## WORK TASK
Starting with the first line, output the data exactly, through to the last line.

## DATA SUPPLIED

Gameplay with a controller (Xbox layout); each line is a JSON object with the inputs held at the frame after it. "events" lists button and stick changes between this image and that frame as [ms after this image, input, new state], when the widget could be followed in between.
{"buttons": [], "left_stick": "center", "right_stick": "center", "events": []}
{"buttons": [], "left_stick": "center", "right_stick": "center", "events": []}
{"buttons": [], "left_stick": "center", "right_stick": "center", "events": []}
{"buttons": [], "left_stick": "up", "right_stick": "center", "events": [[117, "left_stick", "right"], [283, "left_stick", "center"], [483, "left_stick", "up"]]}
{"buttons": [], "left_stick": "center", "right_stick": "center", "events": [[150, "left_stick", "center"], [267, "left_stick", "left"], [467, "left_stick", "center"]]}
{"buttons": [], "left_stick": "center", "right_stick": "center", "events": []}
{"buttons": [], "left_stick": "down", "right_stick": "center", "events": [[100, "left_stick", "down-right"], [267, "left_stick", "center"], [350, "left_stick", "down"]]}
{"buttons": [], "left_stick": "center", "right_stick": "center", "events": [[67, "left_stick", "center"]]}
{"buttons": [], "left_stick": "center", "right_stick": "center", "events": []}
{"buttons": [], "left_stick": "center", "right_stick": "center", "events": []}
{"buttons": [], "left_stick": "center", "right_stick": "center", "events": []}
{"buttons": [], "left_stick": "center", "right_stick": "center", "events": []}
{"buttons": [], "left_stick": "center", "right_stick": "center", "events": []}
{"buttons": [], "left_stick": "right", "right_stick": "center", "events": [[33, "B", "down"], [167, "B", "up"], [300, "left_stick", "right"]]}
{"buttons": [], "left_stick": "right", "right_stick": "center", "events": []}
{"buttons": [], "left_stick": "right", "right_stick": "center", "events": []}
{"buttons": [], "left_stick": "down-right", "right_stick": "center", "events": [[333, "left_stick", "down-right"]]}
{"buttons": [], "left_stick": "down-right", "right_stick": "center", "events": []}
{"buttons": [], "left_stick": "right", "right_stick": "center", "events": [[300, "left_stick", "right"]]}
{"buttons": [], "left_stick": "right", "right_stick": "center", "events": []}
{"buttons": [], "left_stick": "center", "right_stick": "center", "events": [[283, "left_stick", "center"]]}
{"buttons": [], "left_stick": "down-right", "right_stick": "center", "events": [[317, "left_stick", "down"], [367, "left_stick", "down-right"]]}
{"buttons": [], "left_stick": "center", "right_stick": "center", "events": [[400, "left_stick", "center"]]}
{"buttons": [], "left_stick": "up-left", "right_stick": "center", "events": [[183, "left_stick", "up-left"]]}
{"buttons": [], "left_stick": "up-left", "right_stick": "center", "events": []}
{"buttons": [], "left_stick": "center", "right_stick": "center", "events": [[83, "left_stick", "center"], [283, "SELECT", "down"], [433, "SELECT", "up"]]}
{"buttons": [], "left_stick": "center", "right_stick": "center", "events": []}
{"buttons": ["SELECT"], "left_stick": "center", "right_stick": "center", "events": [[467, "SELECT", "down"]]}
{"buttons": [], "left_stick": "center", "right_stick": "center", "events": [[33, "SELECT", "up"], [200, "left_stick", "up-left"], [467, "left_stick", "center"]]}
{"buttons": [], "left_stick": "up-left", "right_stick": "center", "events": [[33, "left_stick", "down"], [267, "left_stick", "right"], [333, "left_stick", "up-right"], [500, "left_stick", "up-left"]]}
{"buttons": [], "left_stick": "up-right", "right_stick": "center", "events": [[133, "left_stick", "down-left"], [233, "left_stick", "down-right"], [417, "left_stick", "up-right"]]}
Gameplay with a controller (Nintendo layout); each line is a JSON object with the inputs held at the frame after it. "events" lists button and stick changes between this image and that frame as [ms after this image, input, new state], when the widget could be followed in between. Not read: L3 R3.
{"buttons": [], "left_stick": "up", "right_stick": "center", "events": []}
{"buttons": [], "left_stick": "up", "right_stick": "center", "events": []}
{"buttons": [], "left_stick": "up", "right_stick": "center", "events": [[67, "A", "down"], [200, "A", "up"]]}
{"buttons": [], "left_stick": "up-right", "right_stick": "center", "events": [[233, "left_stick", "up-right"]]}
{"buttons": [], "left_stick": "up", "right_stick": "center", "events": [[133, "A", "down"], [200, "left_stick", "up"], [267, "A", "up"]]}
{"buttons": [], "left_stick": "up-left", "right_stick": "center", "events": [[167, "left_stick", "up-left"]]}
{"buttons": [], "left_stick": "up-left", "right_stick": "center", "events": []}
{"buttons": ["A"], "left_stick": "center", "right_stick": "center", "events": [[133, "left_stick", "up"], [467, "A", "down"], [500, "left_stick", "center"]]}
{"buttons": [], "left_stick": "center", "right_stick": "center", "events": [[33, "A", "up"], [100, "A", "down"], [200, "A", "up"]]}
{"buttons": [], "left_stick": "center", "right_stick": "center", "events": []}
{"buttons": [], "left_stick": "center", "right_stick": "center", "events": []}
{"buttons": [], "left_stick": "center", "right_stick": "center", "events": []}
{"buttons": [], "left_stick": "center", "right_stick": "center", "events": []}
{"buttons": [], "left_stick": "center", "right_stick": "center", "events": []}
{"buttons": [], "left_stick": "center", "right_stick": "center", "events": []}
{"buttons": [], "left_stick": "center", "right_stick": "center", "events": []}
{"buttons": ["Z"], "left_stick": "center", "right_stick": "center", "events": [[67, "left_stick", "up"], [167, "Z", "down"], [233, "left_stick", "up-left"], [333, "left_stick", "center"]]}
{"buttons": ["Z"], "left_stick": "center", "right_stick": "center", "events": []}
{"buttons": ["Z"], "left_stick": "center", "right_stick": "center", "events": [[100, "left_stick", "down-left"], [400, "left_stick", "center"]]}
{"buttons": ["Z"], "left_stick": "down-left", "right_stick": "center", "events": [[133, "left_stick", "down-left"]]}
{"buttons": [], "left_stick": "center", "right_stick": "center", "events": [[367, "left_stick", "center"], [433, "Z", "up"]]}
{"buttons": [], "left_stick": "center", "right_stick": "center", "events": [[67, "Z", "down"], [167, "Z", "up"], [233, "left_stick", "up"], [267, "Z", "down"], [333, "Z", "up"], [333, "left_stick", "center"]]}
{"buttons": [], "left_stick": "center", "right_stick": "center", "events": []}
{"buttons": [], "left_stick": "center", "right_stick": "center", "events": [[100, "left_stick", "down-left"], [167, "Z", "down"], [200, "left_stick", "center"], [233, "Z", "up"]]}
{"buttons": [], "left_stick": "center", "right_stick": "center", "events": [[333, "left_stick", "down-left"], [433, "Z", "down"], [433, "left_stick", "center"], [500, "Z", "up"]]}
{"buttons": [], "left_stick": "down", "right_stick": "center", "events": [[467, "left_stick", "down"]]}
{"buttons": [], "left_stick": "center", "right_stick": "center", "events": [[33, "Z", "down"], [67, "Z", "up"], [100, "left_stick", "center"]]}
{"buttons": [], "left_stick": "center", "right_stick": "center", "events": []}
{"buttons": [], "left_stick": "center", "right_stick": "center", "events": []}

## EXERCISE SOLUTION
Gameplay with a controller (Xbox layout); each line is a JSON object with the inputs held at the frame after it. "events" lists button and stick changes between this image and that frame as [ms after this image, input, new state], when the widget could be followed in between.
{"buttons": [], "left_stick": "center", "right_stick": "center", "events": []}
{"buttons": [], "left_stick": "center", "right_stick": "center", "events": []}
{"buttons": [], "left_stick": "center", "right_stick": "center", "events": []}
{"buttons": [], "left_stick": "up", "right_stick": "center", "events": [[117, "left_stick", "right"], [283, "left_stick", "center"], [483, "left_stick", "up"]]}
{"buttons": [], "left_stick": "center", "right_stick": "center", "events": [[150, "left_stick", "center"], [267, "left_stick", "left"], [467, "left_stick", "center"]]}
{"buttons": [], "left_stick": "center", "right_stick": "center", "events": []}
{"buttons": [], "left_stick": "down", "right_stick": "center", "events": [[100, "left_stick", "down-right"], [267, "left_stick", "center"], [350, "left_stick", "down"]]}
{"buttons": [], "left_stick": "center", "right_stick": "center", "events": [[67, "left_stick", "center"]]}
{"buttons": [], "left_stick": "center", "right_stick": "center", "events": []}
{"buttons": [], "left_stick": "center", "right_stick": "center", "events": []}
{"buttons": [], "left_stick": "center", "right_stick": "center", "events": []}
{"buttons": [], "left_stick": "center", "right_stick": "center", "events": []}
{"buttons": [], "left_stick": "center", "right_stick": "center", "events": []}
{"buttons": [], "left_stick": "right", "right_stick": "center", "events": [[33, "B", "down"], [167, "B", "up"], [300, "left_stick", "right"]]}
{"buttons": [], "left_stick": "right", "right_stick": "center", "events": []}
{"buttons": [], "left_stick": "right", "right_stick": "center", "events": []}
{"buttons": [], "left_stick": "down-right", "right_stick": "center", "events": [[333, "left_stick", "down-right"]]}
{"buttons": [], "left_stick": "down-right", "right_stick": "center", "events": []}
{"buttons": [], "left_stick": "right", "right_stick": "center", "events": [[300, "left_stick", "right"]]}
{"buttons": [], "left_stick": "right", "right_stick": "center", "events": []}
{"buttons": [], "left_stick": "center", "right_stick": "center", "events": [[283, "left_stick", "center"]]}
{"buttons": [], "left_stick": "down-right", "right_stick": "center", "events": [[317, "left_stick", "down"], [367, "left_stick", "down-right"]]}
{"buttons": [], "left_stick": "center", "right_stick": "center", "events": [[400, "left_stick", "center"]]}
{"buttons": [], "left_stick": "up-left", "right_stick": "center", "events": [[183, "left_stick", "up-left"]]}
{"buttons": [], "left_stick": "up-left", "right_stick": "center", "events": []}
{"buttons": [], "left_stick": "center", "right_stick": "center", "events": [[83, "left_stick", "center"], [283, "SELECT", "down"], [433, "SELECT", "up"]]}
{"buttons": [], "left_stick": "center", "right_stick": "center", "events": []}
{"buttons": ["SELECT"], "left_stick": "center", "right_stick": "center", "events": [[467, "SELECT", "down"]]}
{"buttons": [], "left_stick": "center", "right_stick": "center", "events": [[33, "SELECT", "up"], [200, "left_stick", "up-left"], [467, "left_stick", "center"]]}
{"buttons": [], "left_stick": "up-left", "right_stick": "center", "events": [[33, "left_stick", "down"], [267, "left_stick", "right"], [333, "left_stick", "up-right"], [500, "left_stick", "up-left"]]}
{"buttons": [], "left_stick": "up-right", "right_stick": "center", "events": [[133, "left_stick", "down-left"], [233, "left_stick", "down-right"], [417, "left_stick", "up-right"]]}
Gameplay with a controller (Nintendo layout); each line is a JSON object with the inputs held at the frame after it. "events" lists button and stick changes between this image and that frame as [ms after this image, input, new state], when the widget could be followed in between. Not read: L3 R3.
{"buttons": [], "left_stick": "up", "right_stick": "center", "events": []}
{"buttons": [], "left_stick": "up", "right_stick": "center", "events": []}
{"buttons": [], "left_stick": "up", "right_stick": "center", "events": [[67, "A", "down"], [200, "A", "up"]]}
{"buttons": [], "left_stick": "up-right", "right_stick": "center", "events": [[233, "left_stick", "up-right"]]}
{"buttons": [], "left_stick": "up", "right_stick": "center", "events": [[133, "A", "down"], [200, "left_stick", "up"], [267, "A", "up"]]}
{"buttons": [], "left_stick": "up-left", "right_stick": "center", "events": [[167, "left_stick", "up-left"]]}
{"buttons": [], "left_stick": "up-left", "right_stick": "center", "events": []}
{"buttons": ["A"], "left_stick": "center", "right_stick": "center", "events": [[133, "left_stick", "up"], [467, "A", "down"], [500, "left_stick", "center"]]}
{"buttons": [], "left_stick": "center", "right_stick": "center", "events": [[33, "A", "up"], [100, "A", "down"], [200, "A", "up"]]}
{"buttons": [], "left_stick": "center", "right_stick": "center", "events": []}
{"buttons": [], "left_stick": "center", "right_stick": "center", "events": []}
{"buttons": [], "left_stick": "center", "right_stick": "center", "events": []}
{"buttons": [], "left_stick": "center", "right_stick": "center", "events": []}
{"buttons": [], "left_stick": "center", "right_stick": "center", "events": []}
{"buttons": [], "left_stick": "center", "right_stick": "center", "events": []}
{"buttons": [], "left_stick": "center", "right_stick": "center", "events": []}
{"buttons": ["Z"], "left_stick": "center", "right_stick": "center", "events": [[67, "left_stick", "up"], [167, "Z", "down"], [233, "left_stick", "up-left"], [333, "left_stick", "center"]]}
{"buttons": ["Z"], "left_stick": "center", "right_stick": "center", "events": []}
{"buttons": ["Z"], "left_stick": "center", "right_stick": "center", "events": [[100, "left_stick", "down-left"], [400, "left_stick", "center"]]}
{"buttons": ["Z"], "left_stick": "down-left", "right_stick": "center", "events": [[133, "left_stick", "down-left"]]}
{"buttons": [], "left_stick": "center", "right_stick": "center", "events": [[367, "left_stick", "center"], [433, "Z", "up"]]}
{"buttons": [], "left_stick": "center", "right_stick": "center", "events": [[67, "Z", "down"], [167, "Z", "up"], [233, "left_stick", "up"], [267, "Z", "down"], [333, "Z", "up"], [333, "left_stick", "center"]]}
{"buttons": [], "left_stick": "center", "right_stick": "center", "events": []}
{"buttons": [], "left_stick": "center", "right_stick": "center", "events": [[100, "left_stick", "down-left"], [167, "Z", "down"], [200, "left_stick", "center"], [233, "Z", "up"]]}
{"buttons": [], "left_stick": "center", "right_stick": "center", "events": [[333, "left_stick", "down-left"], [433, "Z", "down"], [433, "left_stick", "center"], [500, "Z", "up"]]}
{"buttons": [], "left_stick": "down", "right_stick": "center", "events": [[467, "left_stick", "down"]]}
{"buttons": [], "left_stick": "center", "right_stick": "center", "events": [[33, "Z", "down"], [67, "Z", "up"], [100, "left_stick", "center"]]}
{"buttons": [], "left_stick": "center", "right_stick": "center", "events": []}
{"buttons": [], "left_stick": "center", "right_stick": "center", "events": []}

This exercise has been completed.